As will become important later, none of the functions are otherwise constrained; there may be values of t between 0 and 3600 for which the value of one of the cubics is not between 0 and 2. We deal with such cases separately later.

## Model Outputs

The "raw output data" is a pair of cubics for each of six home scores, six away scores, four home skaters numbers, and four away skater numbers, making in all 2*6*6*4*4 = 1,152 cubics. The most interesting 90 of them are shown below in a handy grid: the home (solid) and away (dashed) curves for 5v5, 4v5, and 5v4 for the most common scores.

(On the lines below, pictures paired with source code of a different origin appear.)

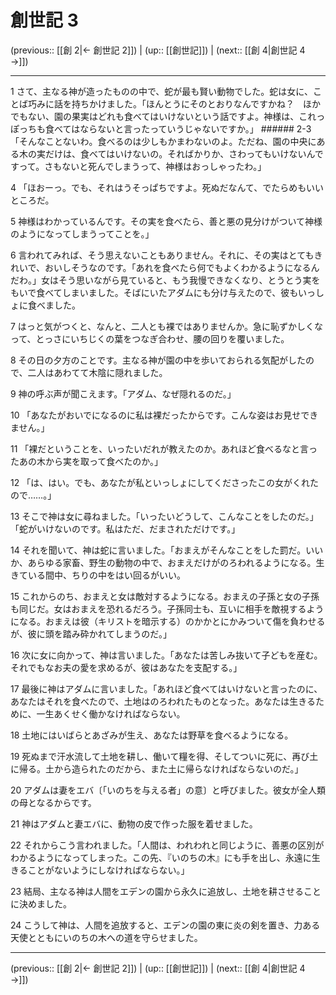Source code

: # 創世記 3

(previous:: [[創 2|← 創世記 2]]) | (up:: [[創世記]]) | (next:: [[創 4|創世記 4 →]])

***




1 
さて、主なる神が造ったものの中で、蛇が最も賢い動物でした。蛇は女に、ことば巧みに話を持ちかけました。「ほんとうにそのとおりなんですかね？　ほかでもない、園の果実はどれも食べてはいけないという話ですよ。神様は、これっぽっちも食べてはならないと言ったっていうじゃないですか。」 ###### 2-3 「そんなことないわ。食べるのは少しもかまわないのよ。ただね、園の中央にある木の実だけは、食べてはいけないの。そればかりか、さわってもいけないんですって。さもないと死んでしまうって、神様はおっしゃったわ。」 



4 
「ほおーっ。でも、それはうそっぱちですよ。死ぬだなんて、でたらめもいいところだ。 



5 
神様はわかっているんです。その実を食べたら、善と悪の見分けがついて神様のようになってしまうってことを。」 



6 
言われてみれば、そう思えないこともありません。それに、その実はとてもきれいで、おいしそうなのです。「あれを食べたら何でもよくわかるようになるんだわ。」女はそう思いながら見ていると、もう我慢できなくなり、とうとう実をもいで食べてしまいました。そばにいたアダムにも分け与えたので、彼もいっしょに食べました。 



7 
はっと気がつくと、なんと、二人とも裸ではありませんか。急に恥ずかしくなって、とっさにいちじくの葉をつなぎ合わせ、腰の回りを覆いました。 



8 
その日の夕方のことです。主なる神が園の中を歩いておられる気配がしたので、二人はあわてて木陰に隠れました。 



9 
神の呼ぶ声が聞こえます。「アダム、なぜ隠れるのだ。」 



10 
「あなたがおいでになるのに私は裸だったからです。こんな姿はお見せできません。」 



11 
「裸だということを、いったいだれが教えたのか。あれほど食べるなと言ったあの木から実を取って食べたのか。」 



12 
「は、はい。でも、あなたが私といっしょにしてくださったこの女がくれたので……。」 



13 
そこで神は女に尋ねました。「いったいどうして、こんなことをしたのだ。」 「蛇がいけないのです。私はただ、だまされただけです。」 



14 
それを聞いて、神は蛇に言いました。「おまえがそんなことをした罰だ。いいか、あらゆる家畜、野生の動物の中で、おまえだけがのろわれるようになる。生きている間中、ちりの中をはい回るがいい。 



15 
これからのち、おまえと女は敵対するようになる。おまえの子孫と女の子孫も同じだ。女はおまえを恐れるだろう。子孫同士も、互いに相手を敵視するようになる。おまえは彼（キリストを暗示する）のかかとにかみついて傷を負わせるが、彼に頭を踏み砕かれてしまうのだ。」 



16 
次に女に向かって、神は言いました。「あなたは苦しみ抜いて子どもを産む。それでもなお夫の愛を求めるが、彼はあなたを支配する。」 



17 
最後に神はアダムに言いました。「あれほど食べてはいけないと言ったのに、あなたはそれを食べたので、土地はのろわれたものとなった。あなたは生きるために、一生あくせく働かなければならない。 



18 
土地にはいばらとあざみが生え、あなたは野草を食べるようになる。 



19 
死ぬまで汗水流して土地を耕し、働いて糧を得、そしてついに死に、再び土に帰る。土から造られたのだから、また土に帰らなければならないのだ。」 



20 
アダムは妻をエバ〔「いのちを与える者」の意〕と呼びました。彼女が全人類の母となるからです。 



21 
神はアダムと妻エバに、動物の皮で作った服を着せました。 



22 
それからこう言われました。「人間は、われわれと同じように、善悪の区別がわかるようになってしまった。この先、『いのちの木』にも手を出し、永遠に生きることがないようにしなければならない。」 



23 
結局、主なる神は人間をエデンの園から永久に追放し、土地を耕させることに決めました。 



24 
こうして神は、人間を追放すると、エデンの園の東に炎の剣を置き、力ある天使とともにいのちの木への道を守らせました。

***

(previous:: [[創 2|← 創世記 2]]) | (up:: [[創世記]]) | (next:: [[創 4|創世記 4 →]])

Home team down 2Home team down 1TiedHome team up 1Home team up 2
5v4
5v5
4v5

One source of trouble with the above 1,152 cubics is that some of them are fitted using very little historical data and may be very unreliable. Some of them, like "Score tied at 5 during a 6v3" have no data in them whatsoever; others, like "4-3 at 5v5" have a great deal of data for times close to the end of a game but almost none at early times. This latter class is why I chose to constrain the endpoints but not the early times---this lets me get a good handle on the late-game behaviour which is well-supported at the cost of the early-game behaviour about which we have scant historical information.

## Model Usage

For a given game we would like to use these cubics to build the chart that I used as an example above. In any particular game we may see outlandish situations, however, so we must have a way of knowing which curves to use. For a given score and skater number, I consider the relevant cubic (home or away) and evaluate it at the time of interest. If the cubic does not exist or if the obtained value is nonsensical (greater than two or less than zero), I alter the game state used in the lookup to a similar one using the following procedure, in this order:

1. If the skater situtation is 6v3 or 3v6 (that is, a team has pulled their goalie while on a two-skater advantage), look instead at 5v3 or 3v5, respectively.
2. If both teams have at least a goal, lower their scores by one. Where there might be very little data for a 5-2 scoreline, say, I expect that there will be better data at 4-1.
3. If one of the teams does not have a goal, remove a goal from the other team, replacing a 5-0 score with a 4-0 score, for instance.
4. If one of the teams has six skaters, look instead at the much more common situation where they have five skaters.
5. If one of the teams has a two-skater advantage, look instead at the same scoreline where they have only a one-skater advantage.
These substitutions are only peformed when necessary, and together they are enough to give sensible results for every regular season game in the past nine seasons.